Mit Fragen sehen sich Lübbenauer konfrontiert, die Samstagfrüh einen Blick aus dem Fenster werfen. Ist das der letzte Schnee vom alten oder schon der erste vom neunen Winter? Wer hat unbedacht schon den Schneeschieber reingestellt? Und haben wir eigentlich noch Glühwein im Keller? „Es ist März, da muss man immer mal wieder mit einem Kälteeinbruch rechnen“, relativiert Josef Groß die Wettersituation. Als der 83-Jährige aus dem Fenster blickt, sieht er Leute, die sich ihre Kapuzen tief ins Gesicht ziehen und beoachtet, wie der eisige Ostwind kleine Schneewehen auftürmt.

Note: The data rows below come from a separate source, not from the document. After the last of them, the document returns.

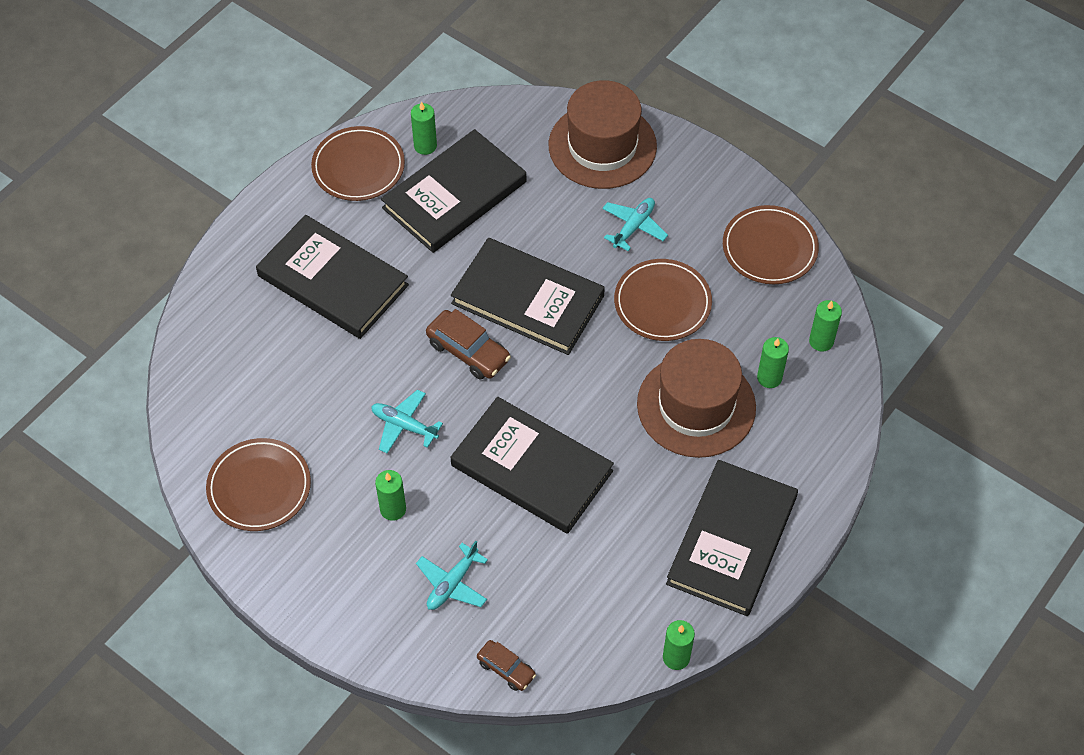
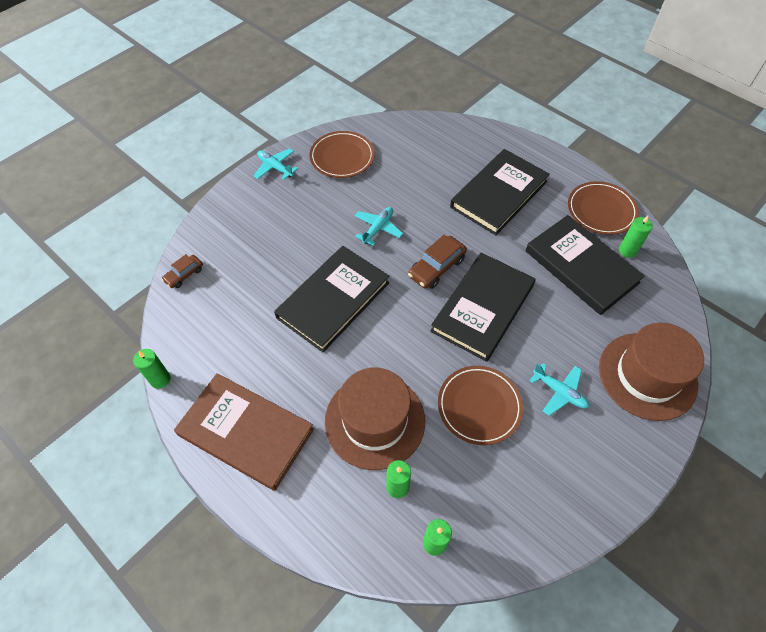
camera: 95 degrees right, 0 degrees up
(393, 509) = (315, 220): green candle -> none
(452, 583) = (253, 249): turquoise plane -> turquoise plane (275, 167)
(731, 540) = (246, 432): black book -> brown book
(769, 248) = (542, 510): brown plate -> none

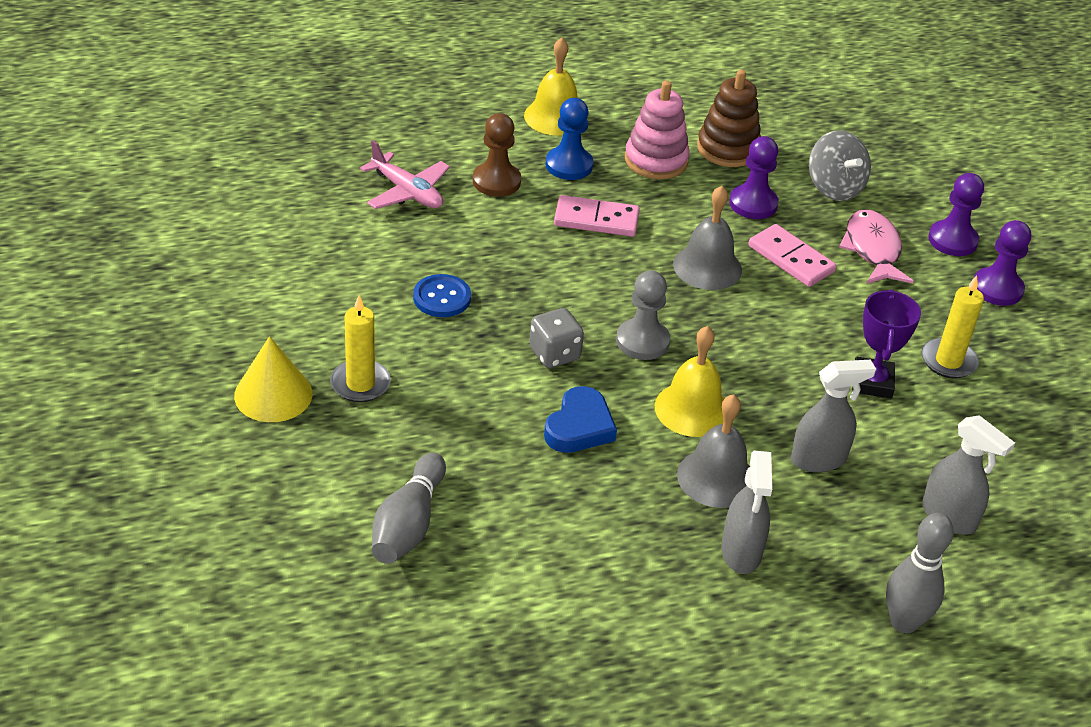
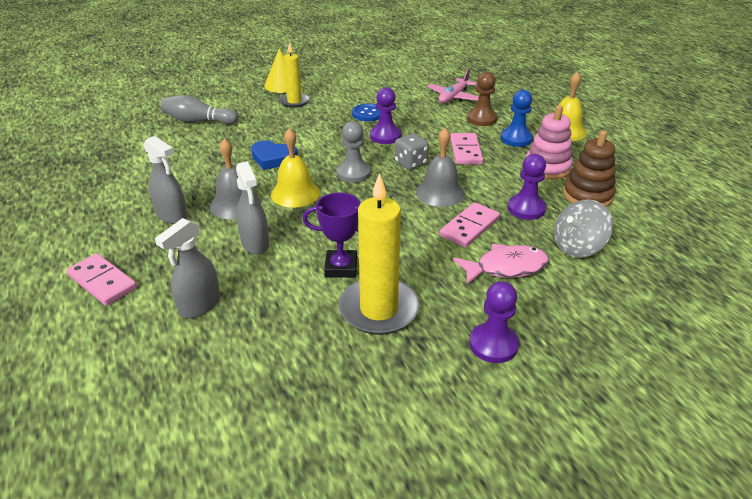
camera: 85 degrees right, 5 degrees down
(554, 354) = (332, 147): grey dice -> grey dice (410, 163)
(741, 552) = (172, 215): grey spray bottle -> grey spray bottle turned 135 degrees counterclockwise
(904, 622) = (102, 282): grey bowling pin -> pink domino
(948, 361) = (378, 309): yellow candle -> yellow candle, size x1.64
(952, 240) = (550, 316): purple pawn -> purple pawn (385, 136)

Und er sieht den Fahrzeuganhänger der WiS Wohnungsbaugesellschaft im Spreewald mbH, der jedes Jahr um diese Zeit vor dem Kindertreff im Schweitzer Eck parkt. Primeln, Stiefmütterchen, Tausendschönchen & Co. warten hinter der schützenden Plane darauf, abgeholt zu werden. Als Josef Groß vor die Tür tritt, bringt ihm Gabriela Jurk eine Kollektion mit Frühjahrsblühern. „Wenn das Wetter besser wird, können Sie oder Mitbewohner aus dem Eingang die Blumen einpflanzen“, empfiehlt die Leiterin Bewirtschaftung/Marketing bei der WiS und erntet vom Senior ein zustimmendes Nicken.

Der frühere Diesellokfahrer beim BKW mag es gern etwas grün und bunt am Eingang. „Die Grundbepflanzung habe ich aus eigener Tasche bezahlt“, so Josef Groß, der zu DDR-Zeiten die Rolle des Hausmeisters und Vizewirtes ausfüllte. Ordnung und Sicherheit im Blick haben, Mülltonnen reinigen, aber auch die Miete einkassieren, die er dann zur Wohnungsverwaltung gebracht habe, zählte zu seinen Aufgabengebieten.

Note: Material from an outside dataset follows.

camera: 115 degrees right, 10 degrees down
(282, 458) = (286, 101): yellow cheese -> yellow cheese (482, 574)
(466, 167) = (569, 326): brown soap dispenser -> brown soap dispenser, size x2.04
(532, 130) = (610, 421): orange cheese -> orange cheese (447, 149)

Dass die WiS alljährlich Frühjahrsblumen bereitstellt, wertet er als „feinen Zug“.

„Alles, was heute aufgrund der Witterung nicht abgeholt wird, geht zurück ins Depot und wird später durch unsere Hausmeister verteilt“, sagt Gabriela Jurk. Die wüssten am besten Bescheid, wo sie Mieter für eine Mitgestaltung von Außenanlagen finden, die diese in der Vegetationsphase dann auch pflegen werden.

Ähnlich verfährt auch die GWG Gemeinschaftliche Wohnungsbaugenossenschaft Lübbenau. „Man muss bei dieser Witterung nichts übers Knie brechen. Sobald sich der Frühling stabilisiert, werden auch unsere Genossenschaftsmitglieder aktiv werden“, prophezeit  Andreas Rißka vom GWG-Vorstand. Als praktikabel habe es sich erwiesen, jedem Hauseingang 20 Euro für eine Frühjahrsbegrünung zur Verfügung zu stellen,  erklärt Andreas Rißka.

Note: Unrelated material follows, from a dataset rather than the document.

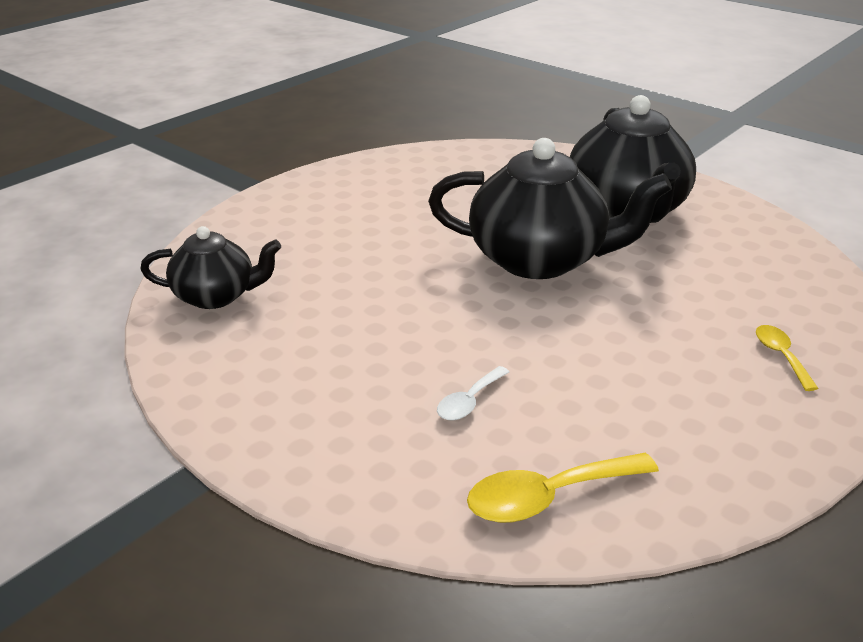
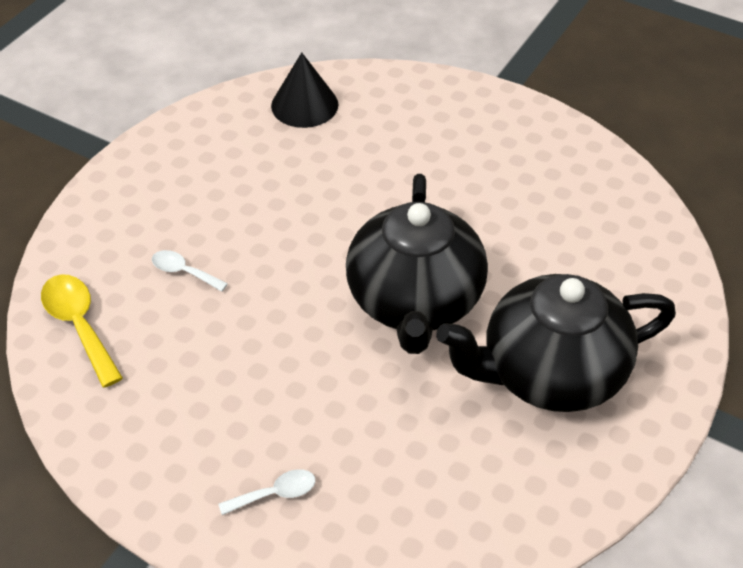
camera: 80 degrees right, 15 degrees up
(216, 296) = (304, 105): black teapot -> black cone
(781, 356) = (275, 493): yellow spoon -> white spoon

Ein offizieller Großeinsatz, wie 2017 bei der Umfeld-Gestaltung an der früheren Kult-Gaststätte „Turbine“, war in diesem Jahr nicht geplant. Mieter in der Schweitzer-Straße 17-31 konnten sich unabhängig vom Winter-Rückfall nützlich machen und von der WiS bereitgestellte Sperrmüll-Container füllen. „Gefüttert“ wurde mit nicht mehr benötigtem Inventar aus Gemeinschaftsräumen wie Keller oder Treppenräumen. „Es kommt immer mal wieder vor, dass Mieter bei ihrem Auszug Möbel oder Gegenstände zurücklassen“, begründet Gabriela Jurk die Aktion.

Josef Große hat mit Umzügen nichts am Hut. „Ich will hier nicht mehr weg“, sagt der 83-Jährige, der am 27. März ein besonderes Jubiläum feiert. Dann jährt sich der Einzug in seiner Neubauwohnung zum 50. Mal. Bleibt zu wünschen, dass dem „Ureinwohner“ spätestens an diesem Tag beim Blick aus dem Fenster bunte Frühjahrsblumen entgegengrüßen.